- [To do]: In the data beneath this task, how many lines contain "down"? Answer with the number only.

- [Supplied information]:
= Beginning of Section =

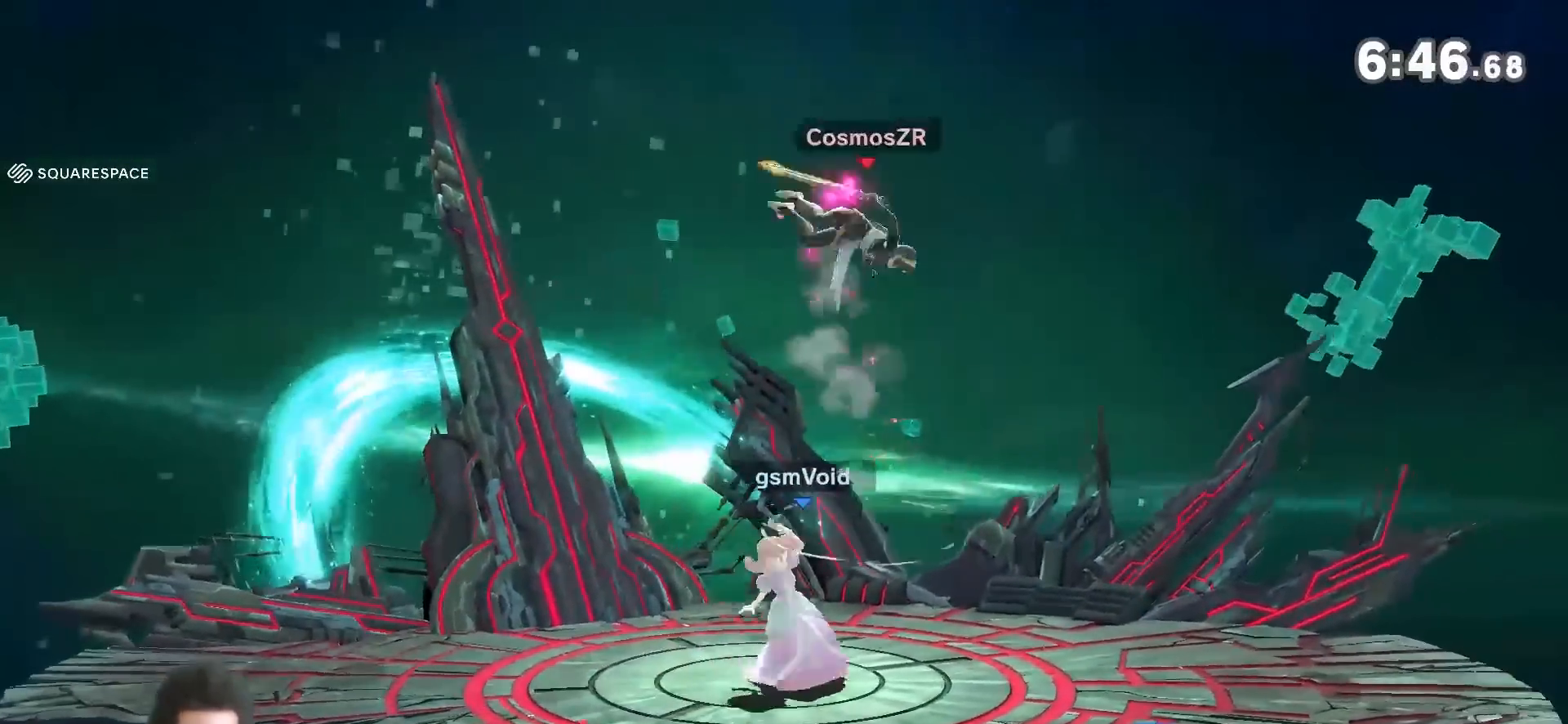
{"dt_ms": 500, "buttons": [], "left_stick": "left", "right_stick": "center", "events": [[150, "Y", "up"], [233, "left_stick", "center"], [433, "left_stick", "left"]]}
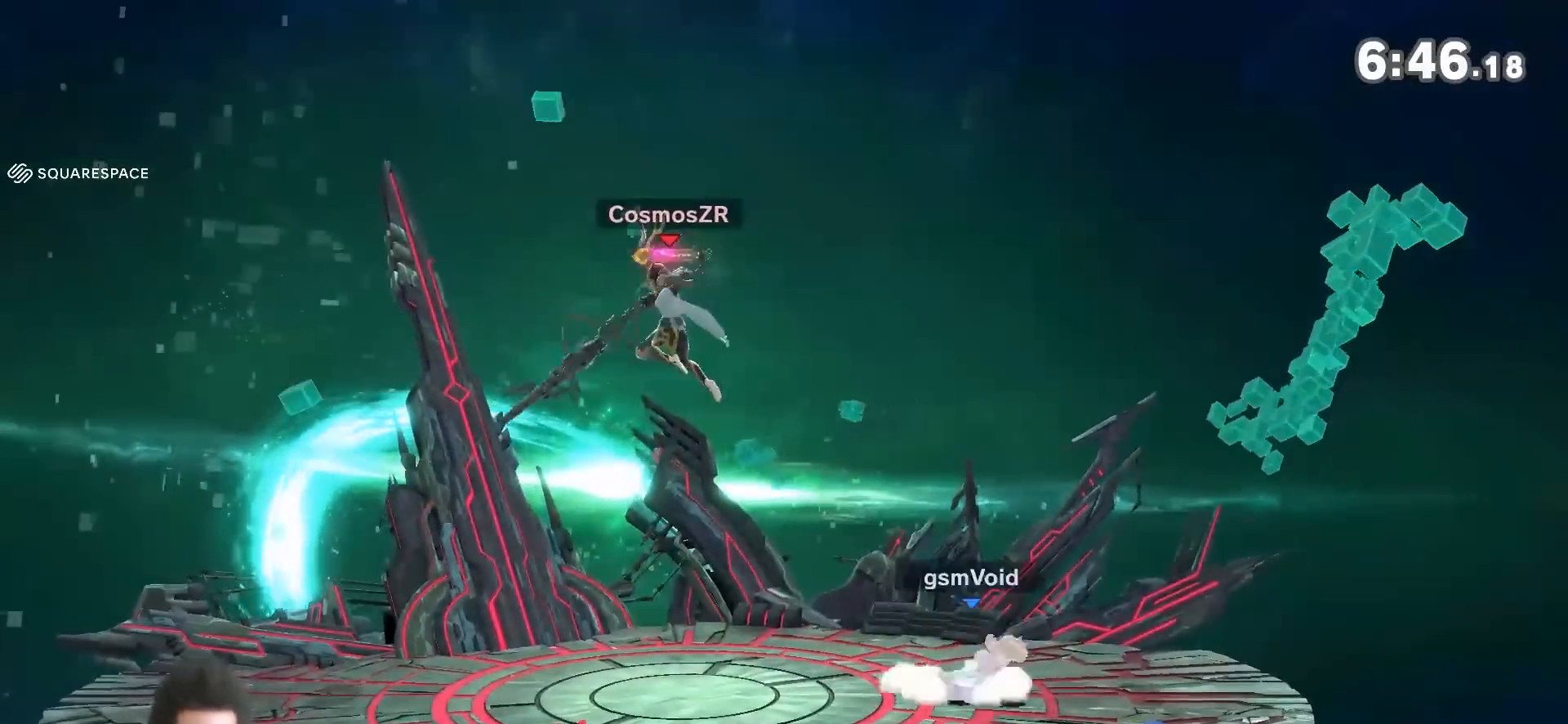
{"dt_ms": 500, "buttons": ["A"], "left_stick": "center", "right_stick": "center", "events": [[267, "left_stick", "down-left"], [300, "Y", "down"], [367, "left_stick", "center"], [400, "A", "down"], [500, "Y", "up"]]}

= End of Section =
= Beginning of Section =

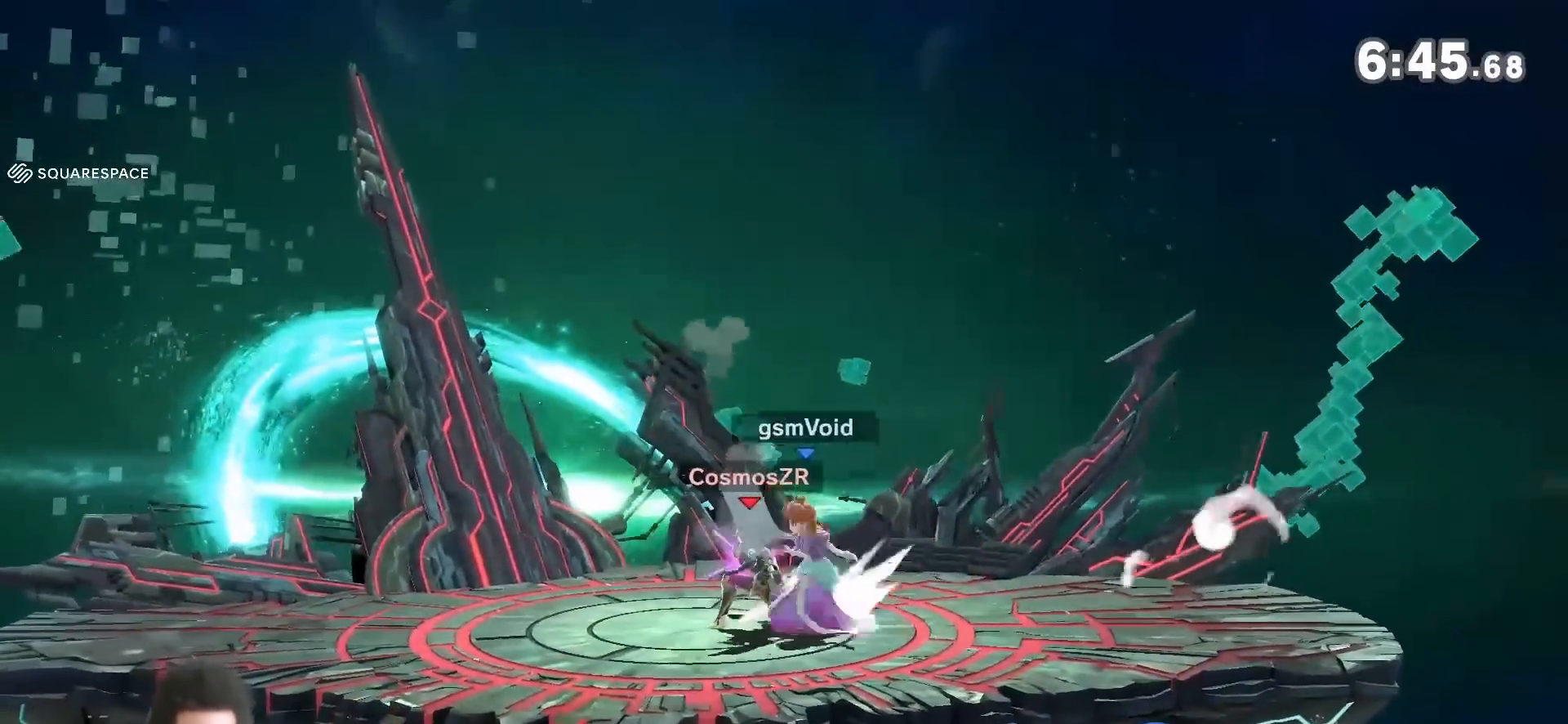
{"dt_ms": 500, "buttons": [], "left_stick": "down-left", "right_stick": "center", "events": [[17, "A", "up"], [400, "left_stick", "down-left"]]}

= End of Section =

- [Solution for this exercise]: 2